Understanding Family Structures, Functions, Life Cycle, and Crisis Management
The Family: Structures and Definitions
The Family: A group with common ancestry, united by blood, marriage, or cohabitation. This includes married couples with or without children, unmarried couples with children, single-parent families, and even groups living together without kinship.
Sociologically: Two or more people related by blood, marriage, or adoption, living together. A family is a group responsible for raising children and meeting other human needs.
Family Types
Normal: A family sharing a common life.
Multiproblem: Families facing difficult situations such as unemployment or violence.
Nuclear Family: Father, mother, and child(ren).
Extended Family: Nuclear family plus other relatives or household members.
Patrilocal Family: A new family resides with the father’s family.
Matrilocal Family: The husband moves in with the wife’s family.
Single-Parent Family: Only one parent is present.
Reconstituted Family: A family formed through adoption or remarriage.
Family Without Bond: A group of people living together without blood ties.
Inbreeding: Partner selection within the same group.
Exogamy: Partner selection outside the group.
Marital Choice: Can be free or arranged. Forms include:
- Monogamy: Marriage to one person.
- Polygamy: Marriage to multiple people.
Family Roles and Functions
Primary Function: Protecting children.
Key Functions:
- Reproduction
- Socialization: Preparing members for societal living, instilling values and standards.
- Protection: Providing physical, psychological, and economic security.
- Economic: The family as a basic economic unit.
- Regulation of Sexuality: Sexual activity within the family context.
- Affection: Providing love and emotional support.
- Status: Social position inherited from the family.
Functions Directed to Family Members
- Intimate connection and permanent family relationships.
- Value assignment.
- Production and consumption as an economic unit.
- Preparation of children to form their own families.
Functions Directed to Society
- Representation of children in society (e.g., parents’ responsibility for children’s actions).
- Collaboration in improving quality of life.
- Community support and engagement.
Family Ties
Family Ties: The bonds connecting family members.
Marriage Bond: According to Puget, a link between two people of different sexes committing to form a family.
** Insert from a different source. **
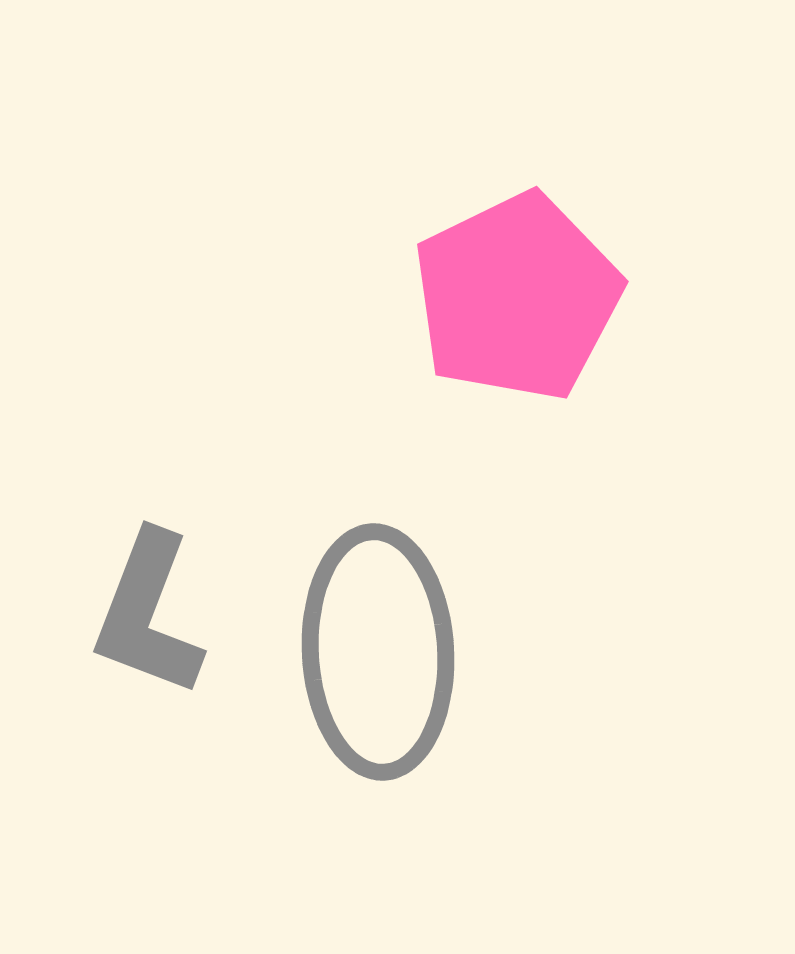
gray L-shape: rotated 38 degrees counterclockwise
Seiguer describes it as a complex structure between individuals from different families with varying worldviews, characterized by sociocultural limitations and prohibitions.
Family Life Cycle
Introduced by Duvall in 1957, the family life cycle outlines the stages of a family’s existence:
- Couple Formation: From the beginning of the relationship until children leave home or a parent dies.
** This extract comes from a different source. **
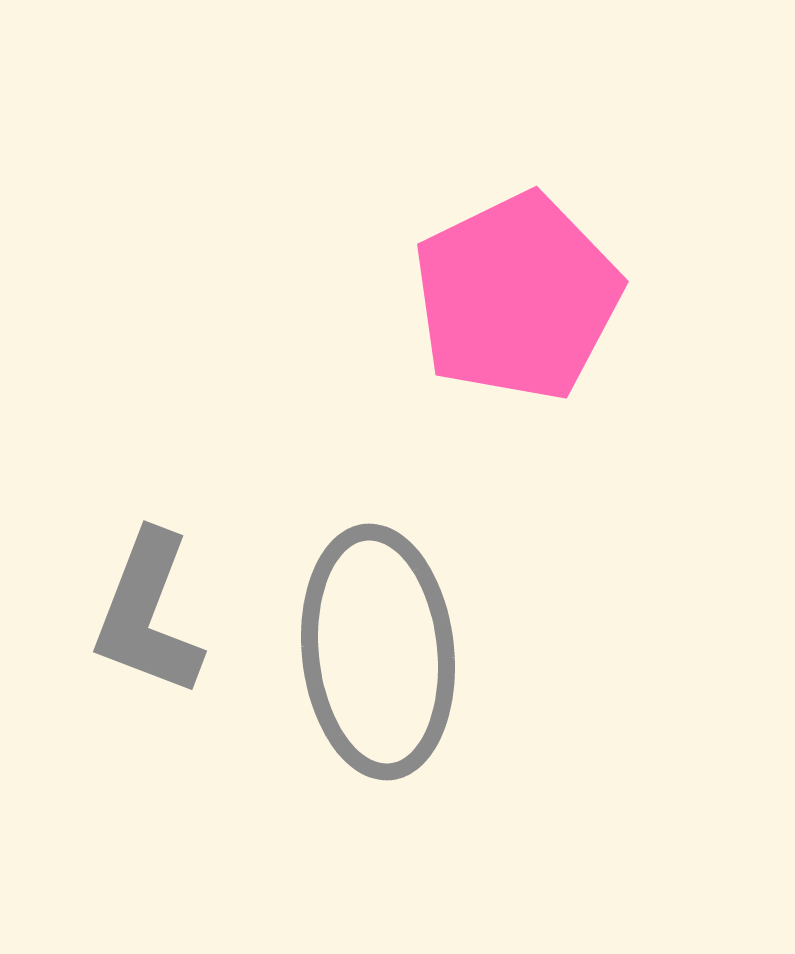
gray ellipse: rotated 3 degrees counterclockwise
- Parenting (0-30 months): Early childhood.
- Child Rearing (1-13 years): Middle childhood, increasing peer influence.
- Adolescence: Increased family conflict, generational and cultural clashes.
Crisis Management in Families
Crisis: From Sanskrit (cutting, separating) and Greek (kriner – to decide). Erikson viewed crises as potentially positive.
Coplan: A crisis is a sudden, unexpected disturbance in a stable situation, triggered by a stressful event, requiring an appropriate response to restore balance. Other authors define it as a temporary state of disorder and disorganization, challenging customary problem-solving methods.
Situations Provoking Crisis: Identity crisis, parental separation, death.
Types of Crises
Normative Crises: Predictable life cycle events.
Non-Normative Crises: Unexpected or accidental events causing feelings of helplessness, confusion, and disruption.
Reactions to a Crisis
- Cohesion: Mutual support.
- Flexibility: Adapting roles and rules within the family structure.
- Adaptability: Coping with change and finding solutions.
- Permeability: Interacting with social networks for support.
Events Causing Non-Normative Crises
- Dismemberment: Separation of a family member.
- Accession: A new member joins (birth, adoption, etc.).
- Demoralization: Violation of family rules and values.
- Disorganization: Events hindering normal family dynamics (e.g., infertility, divorce).